Die Systeme werden 2011 in Betrieb genommen und ermöglichen die Bereitstellung der von den modernsten NATO-Schiffen benötigten Dienste. Die in das Netzwerkdesign integrierte Intelligenz gewährleistet zudem die Anpassungsfähigkeit an zukünftige Anforderungen.

Diese Modernisierung ist für beide Häfen unerlässlich, um ihre Schlüsselrolle in der NATO-Mittelmeerstrategie zu wahren. Durch das Upgrade zählen beide Häfen zu den technologisch fortschrittlichsten in Europa.

Die neuen Systeme bieten Schiffen im Dock eine leistungsstarke Übertragungsverbindung – sowohl zu Systemen im Hafenstützpunkt selbst als auch zu anderen Einrichtungen in Spanien oder Drittländern über das NATO-Mehrzwecknetz.

Diese Verbindung ermöglicht den Zugriff auf fortschrittliche Sprach-, Daten- und Videodienste sowie die Anbindung an die Netzwerke der spanischen Marine und der NATO – mit garantierter Vertraulichkeit und Sicherheit über ein IP-Netzwerk mit mehreren Diensten.

Die neuen Netzwerkfunktionen sind entscheidend für die Erfüllung der zunehmend komplexen Anforderungen von NATO-Schiffen. Diese Dienste reichen von Telefonie und E-Mail bis hin zur Ferndiagnose der Bordsysteme. So können die automatisierten Testeinrichtungen des Stützpunkts unter anderem die korrekte Funktion der Logistik-, Kommunikations- und elektronischen Verteidigungssysteme des Schiffes problemlos analysieren.

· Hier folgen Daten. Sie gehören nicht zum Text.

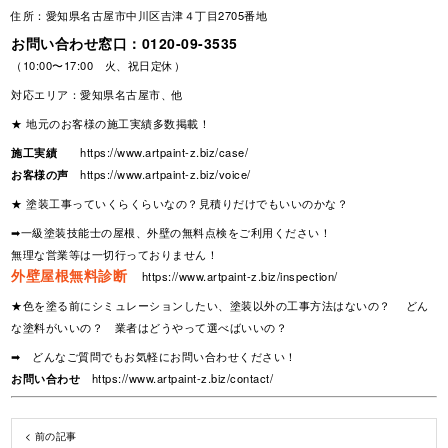
住所：愛知県名古屋市中川区吉津４丁目2705番地
お問い合わせ窓口：
0120-09-3535
（10:00〜17:00 火、祝日定休）
対応エリア：愛知県名古屋市、他
★ 地元のお客様の施工実績多数掲載！
施工実績
https://www.artpaint-z.biz/case/
お客様の声
https://www.artpaint-z.biz/voice/
★ 塗装工事っていくらくらいなの？見積りだけでもいいのかな？
➡一級塗装技能士の屋根、外壁の無料点検をご利用ください！
無理な営業等は一切行っておりません！
外壁屋根無料診断
https://www.artpaint-z.biz/inspection/
★色を塗る前にシミュレーションしたい、塗装以外の工事方法はないの？ どん
な塗料がいいの？ 業者はどうやって選べばいいの？
➡ どんなご質問でもお気軽にお問い合わせください！
お問い合わせ
https://www.artpaint-z.biz/contact/
< 前の記事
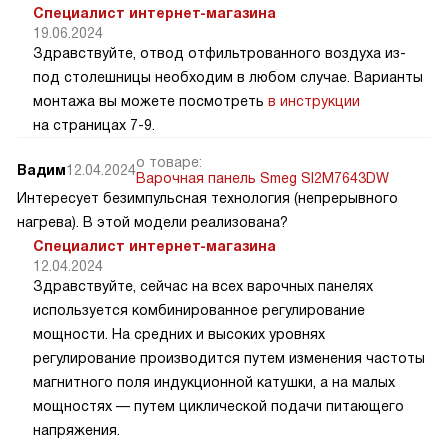
Специалист интернет-магазина
19.06.2024
Здравствуйте, отвод отфильтрованного воздуха из-
под столешницы необходим в любом случае. Варианты
монтажа вы можете посмотреть
в инструкции
на страницах 7-9.
о товаре:
Вадим
12.04.2024
Варочная панель Smeg SI2M7643DW
Интересует безимпульсная технология (непрерывного
нагрева). В этой модели реализована?
Специалист интернет-магазина
12.04.2024
Здравствуйте, сейчас на всех варочных панелях
используется комбинированное регулирование
мощности. На средних и высоких уровнях
регулирование производится путем изменения частоты
магнитного поля индукционной катушки, а на малых
мощностях — путем циклической подачи питающего
напряжения.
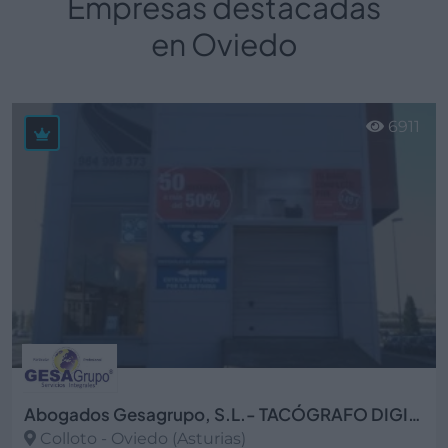
Empresas destacadas
en Oviedo
6911
Abogados Gesagrupo, S.L.- TACÓGRAFO DIGITAL
Colloto - Oviedo (Asturias)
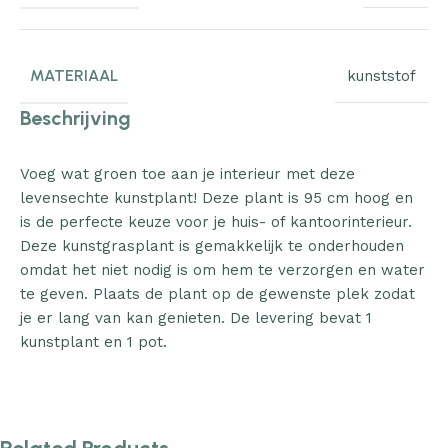
MATERIAAL
kunststof
Beschrijving
Voeg wat groen toe aan je interieur met deze
levensechte kunstplant! Deze plant is 95 cm hoog en
is de perfecte keuze voor je huis- of kantoorinterieur.
Deze kunstgrasplant is gemakkelijk te onderhouden
omdat het niet nodig is om hem te verzorgen en water
te geven. Plaats de plant op de gewenste plek zodat
je er lang van kan genieten. De levering bevat 1
kunstplant en 1 pot.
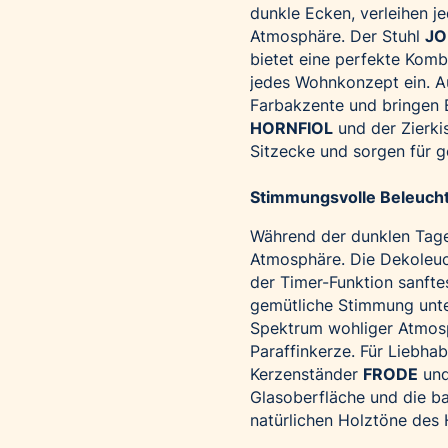
dunkle Ecken, verleihen 
Atmosphäre. Der Stuhl
JO
bietet eine perfekte Kom
jedes Wohnkonzept ein. A
Farbakzente und bringen 
HORNFIOL
und der Zierk
Sitzecke und sorgen für 
Stimmungsvolle Beleuchtu
Während der dunklen Tage
Atmosphäre. Die Dekoleu
der Timer-Funktion sanfte
gemütliche Stimmung unte
Spektrum wohliger Atmosp
Paraffinkerze. Für Liebha
Kerzenständer
FRODE
und
Glasoberfläche und die b
natürlichen Holztöne des 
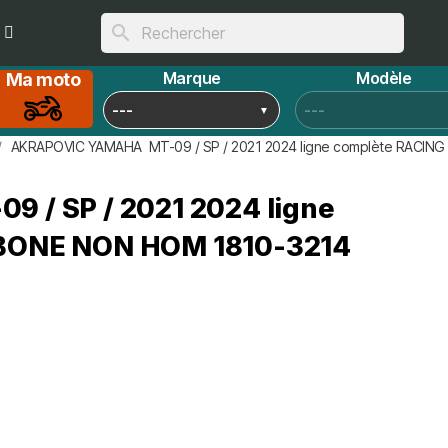
search
Marque
Modèle
Ma moto
AKRAPOVIC YAMAHA MT-09 / SP / 2021 2024 ligne complète RACIN
/ SP / 2021 2024 ligne
RBONE NON HOM 1810-3214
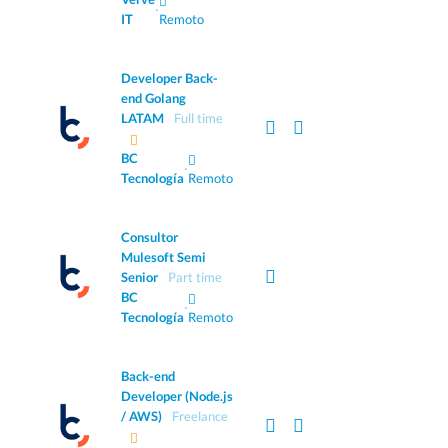
·
IT
Remoto
Developer Back-
end Golang
LATAM
Full time
BC
·
Tecnología
Remoto
Consultor
Mulesoft Semi
Senior
Part time
BC
·
Tecnología
Remoto
Back-end
Developer (Node.js
/ AWS)
Freelance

Der Marinestützpunkt Cartagena, im Naturhafen der Stadt gelegen, unterstützt NATO-Schiffe und die spanische Marine im Mittelmeer und beherbergt auch deren U-Boot-Basis. Genau hier eröffnete Indra Anfang 2009 das Kompetenzzentrum für die Streitkräfte CEMANPER (Periskop-Wartungszentrum), das Spezialisten für die Entwicklung und Wartung von Sonar-, Elektronik- und Optiksystemen für die U-Boote der S-70-Klasse und die zukünftigen S-80-Klasse beschäftigen wird. Der

Marinestützpunkt Rota in der Bucht von Cádiz bietet NATO-Schiffen logistische und Wartungsunterstützung. Er dient außerdem als Lade- und Wartungspunkt für Schiffe der 6. US-Flotte und ist ein nahezu obligatorischer Anlaufpunkt auf Routen in den Indischen Ozean. Darüber hinaus betreut er die Alfa-Gruppe und die amphibischen Gruppen der spanischen Marine. Seine Einrichtungen beherbergen das meteorologische und ozeanografische Zentrum der US-Marine für Europa, das Spanien und die NATO mit Informationen versorgt.